MORE CAMPAIGN MUCK….Chris Orr suggests that John McCain ought to quit whining about the amount of press coverage Barack Obama is getting:

The truth is that, while the inordinate coverage of Obama hurts McCain in some ways, it also dramatically decreases the costs of his mistakes. What exactly are the stories McCain wishes the press had paid more attention to during the last few weeks? His mathematically irreconcilable economic promises? Adviser Phil Gramm’s “nation of whiners” comment and job at subprime abettor (and alleged tax-evasion specialist) UBS AG? Surrogate Carly Fiorina’s confusion over McCain’s stance on whether insurance plans should cover birth control? McCain’s suggestion that he somehow knows what Maliki wants better than Maliki does? The string of gaffes in his presumed area of expertise (Sunni vs. Shia, Somalia vs. Sudan, Czechoslovakia, the “Iraq-Pakistan border,” etc.)?

The truth is, when you’re running a campaign as weak as McCain’s has been, in a political environment as hostile to the GOP as this one, the less attention anyone pays to you the better off you probably are.

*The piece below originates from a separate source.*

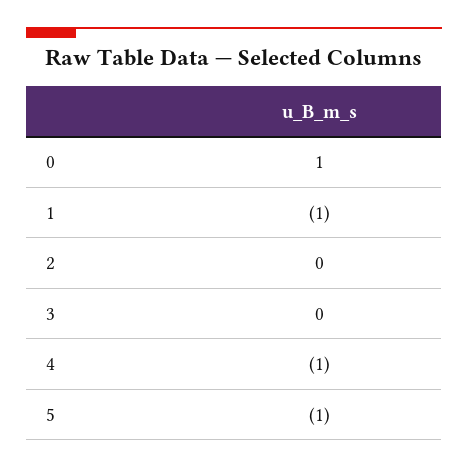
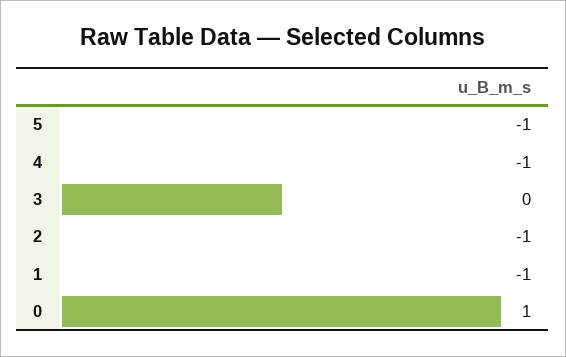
2: 0 -> -1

True enough, but “better off” only means he loses in November by a little bit rather than a landslide. An even better strategy would be to do something genuinely worthy of press coverage. Accusing Obama of being a poltroon or a genocide flip-flopper probably isn’t it, but surely McCain can come up with something that’s (a) newsworthy but (b) doesn’t irrevocably ruin his reputation for decency at the same time? I suspect that firing Steve Schmidt would be a good place to start, but that’s just a guess.